WHAT TO WORK ON -> Please write out the naming lines for every row below, from kingdom onward, copying each line word for word.

....

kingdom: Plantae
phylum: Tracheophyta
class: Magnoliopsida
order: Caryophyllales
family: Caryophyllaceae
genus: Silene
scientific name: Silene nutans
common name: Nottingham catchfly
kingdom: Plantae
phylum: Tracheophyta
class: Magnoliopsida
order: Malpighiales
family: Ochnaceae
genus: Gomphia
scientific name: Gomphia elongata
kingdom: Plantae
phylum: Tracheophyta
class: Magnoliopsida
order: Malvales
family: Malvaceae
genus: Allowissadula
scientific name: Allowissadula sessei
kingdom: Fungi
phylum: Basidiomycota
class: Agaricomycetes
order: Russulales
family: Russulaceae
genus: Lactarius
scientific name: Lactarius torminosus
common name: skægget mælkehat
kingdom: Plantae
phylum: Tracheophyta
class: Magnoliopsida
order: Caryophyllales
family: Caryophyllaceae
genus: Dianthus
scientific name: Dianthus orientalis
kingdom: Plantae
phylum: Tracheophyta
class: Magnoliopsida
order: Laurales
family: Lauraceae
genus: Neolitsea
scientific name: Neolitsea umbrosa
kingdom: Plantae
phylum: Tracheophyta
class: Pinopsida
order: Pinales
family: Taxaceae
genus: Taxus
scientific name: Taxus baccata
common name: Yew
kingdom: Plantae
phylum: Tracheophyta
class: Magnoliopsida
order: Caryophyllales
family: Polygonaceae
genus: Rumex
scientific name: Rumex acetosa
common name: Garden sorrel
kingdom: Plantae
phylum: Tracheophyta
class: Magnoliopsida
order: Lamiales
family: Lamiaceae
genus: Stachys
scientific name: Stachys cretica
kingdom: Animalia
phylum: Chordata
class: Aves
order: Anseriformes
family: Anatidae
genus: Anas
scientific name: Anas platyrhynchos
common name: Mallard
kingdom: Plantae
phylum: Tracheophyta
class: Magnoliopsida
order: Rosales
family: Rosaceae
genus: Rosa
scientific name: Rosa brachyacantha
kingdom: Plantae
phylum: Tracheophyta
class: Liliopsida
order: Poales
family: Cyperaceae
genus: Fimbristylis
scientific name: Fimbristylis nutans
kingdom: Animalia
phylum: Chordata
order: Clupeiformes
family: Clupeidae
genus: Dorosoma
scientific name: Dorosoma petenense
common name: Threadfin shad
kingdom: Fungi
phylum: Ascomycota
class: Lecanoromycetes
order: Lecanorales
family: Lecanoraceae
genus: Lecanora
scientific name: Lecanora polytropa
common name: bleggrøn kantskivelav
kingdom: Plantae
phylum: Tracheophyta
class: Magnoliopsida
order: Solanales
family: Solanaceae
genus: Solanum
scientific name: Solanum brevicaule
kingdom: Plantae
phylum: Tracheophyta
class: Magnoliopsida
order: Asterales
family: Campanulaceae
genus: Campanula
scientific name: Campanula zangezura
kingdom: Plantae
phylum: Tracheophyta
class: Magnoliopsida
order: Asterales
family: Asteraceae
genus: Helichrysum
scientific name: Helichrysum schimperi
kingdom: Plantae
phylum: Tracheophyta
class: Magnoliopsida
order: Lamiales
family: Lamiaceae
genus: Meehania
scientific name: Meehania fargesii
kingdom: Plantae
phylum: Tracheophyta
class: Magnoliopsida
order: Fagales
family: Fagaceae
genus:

....

CORRECT ANSWER ->
kingdom: Plantae
phylum: Tracheophyta
class: Magnoliopsida
order: Caryophyllales
family: Caryophyllaceae
genus: Silene
scientific name: Silene nutans
common name: Nottingham catchfly
kingdom: Plantae
phylum: Tracheophyta
class: Magnoliopsida
order: Malpighiales
family: Ochnaceae
genus: Gomphia
scientific name: Gomphia elongata
kingdom: Plantae
phylum: Tracheophyta
class: Magnoliopsida
order: Malvales
family: Malvaceae
genus: Allowissadula
scientific name: Allowissadula sessei
kingdom: Fungi
phylum: Basidiomycota
class: Agaricomycetes
order: Russulales
family: Russulaceae
genus: Lactarius
scientific name: Lactarius torminosus
common name: skægget mælkehat
kingdom: Plantae
phylum: Tracheophyta
class: Magnoliopsida
order: Caryophyllales
family: Caryophyllaceae
genus: Dianthus
scientific name: Dianthus orientalis
kingdom: Plantae
phylum: Tracheophyta
class: Magnoliopsida
order: Laurales
family: Lauraceae
genus: Neolitsea
scientific name: Neolitsea umbrosa
kingdom: Plantae
phylum: Tracheophyta
class: Pinopsida
order: Pinales
family: Taxaceae
genus: Taxus
scientific name: Taxus baccata
common name: Yew
kingdom: Plantae
phylum: Tracheophyta
class: Magnoliopsida
order: Caryophyllales
family: Polygonaceae
genus: Rumex
scientific name: Rumex acetosa
common name: Garden sorrel
kingdom: Plantae
phylum: Tracheophyta
class: Magnoliopsida
order: Lamiales
family: Lamiaceae
genus: Stachys
scientific name: Stachys cretica
kingdom: Animalia
phylum: Chordata
class: Aves
order: Anseriformes
family: Anatidae
genus: Anas
scientific name: Anas platyrhynchos
common name: Mallard
kingdom: Plantae
phylum: Tracheophyta
class: Magnoliopsida
order: Rosales
family: Rosaceae
genus: Rosa
scientific name: Rosa brachyacantha
kingdom: Plantae
phylum: Tracheophyta
class: Liliopsida
order: Poales
family: Cyperaceae
genus: Fimbristylis
scientific name: Fimbristylis nutans
kingdom: Animalia
phylum: Chordata
order: Clupeiformes
family: Clupeidae
genus: Dorosoma
scientific name: Dorosoma petenense
common name: Threadfin shad
kingdom: Fungi
phylum: Ascomycota
class: Lecanoromycetes
order: Lecanorales
family: Lecanoraceae
genus: Lecanora
scientific name: Lecanora polytropa
common name: bleggrøn kantskivelav
kingdom: Plantae
phylum: Tracheophyta
class: Magnoliopsida
order: Solanales
family: Solanaceae
genus: Solanum
scientific name: Solanum brevicaule
kingdom: Plantae
phylum: Tracheophyta
class: Magnoliopsida
order: Asterales
family: Campanulaceae
genus: Campanula
scientific name: Campanula zangezura
kingdom: Plantae
phylum: Tracheophyta
class: Magnoliopsida
order: Asterales
family: Asteraceae
genus: Helichrysum
scientific name: Helichrysum schimperi
kingdom: Plantae
phylum: Tracheophyta
class: Magnoliopsida
order: Lamiales
family: Lamiaceae
genus: Meehania
scientific name: Meehania fargesii
kingdom: Plantae
phylum: Tracheophyta
class: Magnoliopsida
order: Fagales
family: Fagaceae
genus:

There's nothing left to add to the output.